*ACTIVITY:* Each line in the records that mentions the word "terrain" needs to be listed.

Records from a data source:
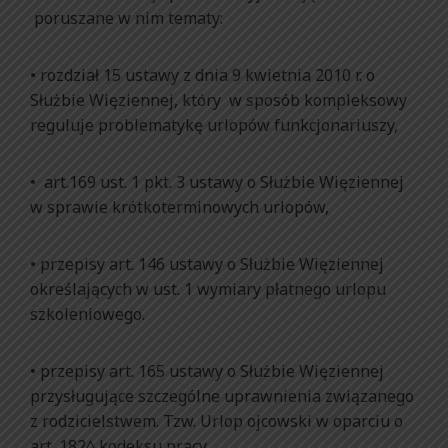
poruszane w nim tematy:
• rozdział 15 ustawy z dnia 9 kwietnia 2010 r. o
Służbie Więziennej, który w sposób kompleksowy
reguluje problematykę urlopów funkcjonariuszy,
• art.169 ust. 1 pkt. 3 ustawy o Służbie Więziennej
w sprawie krótkoterminowych urlopów,
• przepisy art. 146 ustawy o Służbie Więziennej
określających w ust. 1 wymiary płatnego urlopu
szkoleniowego.
• przepisy art. 165 ustawy o Służbie Więziennej
przysługujące szczególne uprawnienia związanego
z rodzicielstwem. Tzw. Urlop ojcowski w oparciu o
art. 182^ kodeksu pracy.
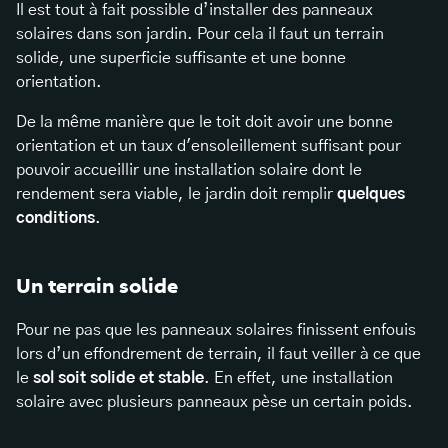
Il est tout à fait possible d’installer des panneaux
solaires dans son jardin. Pour cela il faut un terrain
solide, une superficie suffisante et une bonne
orientation.
De la même manière que le toit doit avoir une bonne
orientation et un taux d'ensoleillement suffisant pour
pouvoir accueillir une installation solaire dont le
rendement sera viable, le jardin doit remplir
quelques
conditions
.
Un terrain solide
Pour ne pas que les panneaux solaires finissent enfouis
lors d’un effondrement de terrain, il faut veiller à ce que
le
sol soit solide et stable
. En effet, une installation
solaire avec plusieurs panneaux pèse un certain poids.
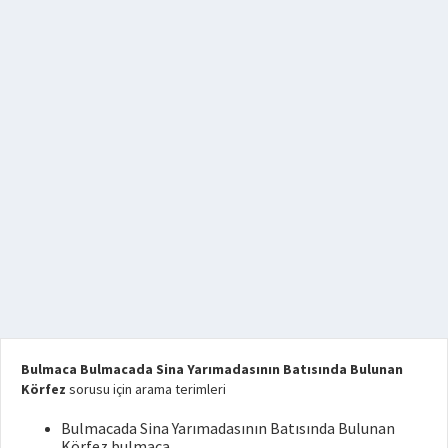
Bulmaca Bulmacada Sina Yarımadasının Batısında Bulunan
Körfez
sorusu için arama terimleri
Bulmacada Sina Yarımadasının Batısında Bulunan
Körfez bulmaca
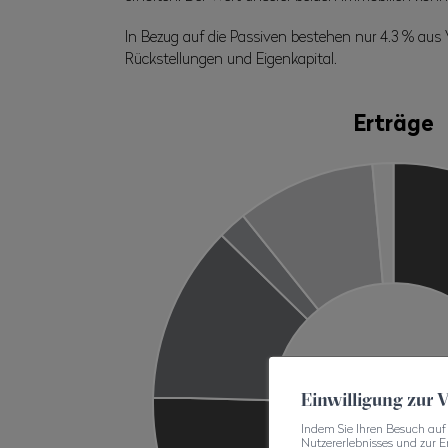
In Bezug auf die Passiven bestehen nur 4.3 % aus
Rückstellungen und Eigenkapital.
Erträge
Einwilligung zur
Indem Sie Ihren Besuch auf 
Nutzererlebnisses und zur E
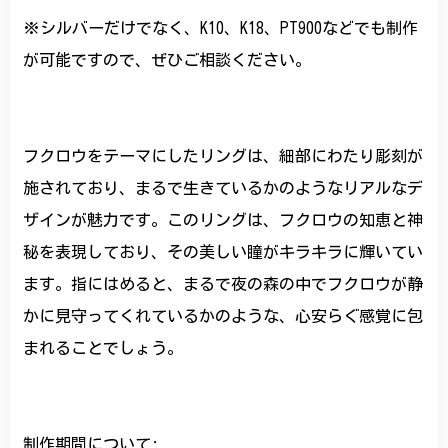
※シルバーだけでなく、K10、K18、PT900などでも制作
が可能ですので、ぜひご相談ください。
フクロウをテーマにしたリングは、細部にわたり彫刻が
施されており、まるで生きているかのようなリアルなデ
ザインが魅力です。このリングは、フクロウの知恵と神
秘を表現しており、その美しい瞳がキラキラに輝いてい
ます。指にはめると、まるで夜の森の中でフクロウが静
かに見守ってくれているかのような、心安らぐ感覚に包
まれることでしょう。
制作期間について:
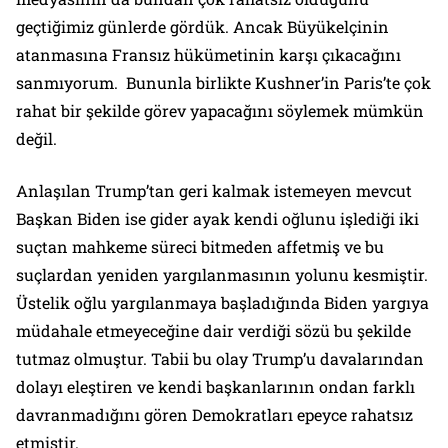
geçtiğimiz günlerde gördük. Ancak Büyükelçinin
atanmasına Fransız hükümetinin karşı çıkacağını
sanmıyorum. Bununla birlikte Kushner’in Paris’te çok
rahat bir şekilde görev yapacağını söylemek mümkün
değil.
Anlaşılan Trump’tan geri kalmak istemeyen mevcut
Başkan Biden ise gider ayak kendi oğlunu işlediği iki
suçtan mahkeme süreci bitmeden affetmiş ve bu
suçlardan yeniden yargılanmasının yolunu kesmiştir.
Üstelik oğlu yargılanmaya başladığında Biden yargıya
müdahale etmeyeceğine dair verdiği sözü bu şekilde
tutmaz olmuştur. Tabii bu olay Trump’u davalarından
dolayı eleştiren ve kendi başkanlarının ondan farklı
davranmadığını gören Demokratları epeyce rahatsız
etmiştir.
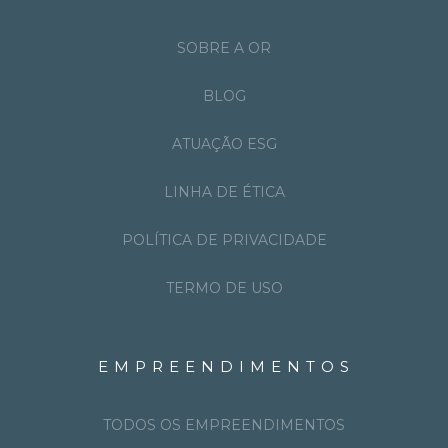
SOBRE A OR
BLOG
ATUAÇÃO ESG
LINHA DE ÉTICA
POLÍTICA DE PRIVACIDADE
TERMO DE USO
EMPREENDIMENTOS
TODOS OS EMPREENDIMENTOS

*ANSWER FOR THE TASK:*
solaires dans son jardin. Pour cela il faut un terrain
Un terrain solide
lors d’un effondrement de terrain, il faut veiller à ce que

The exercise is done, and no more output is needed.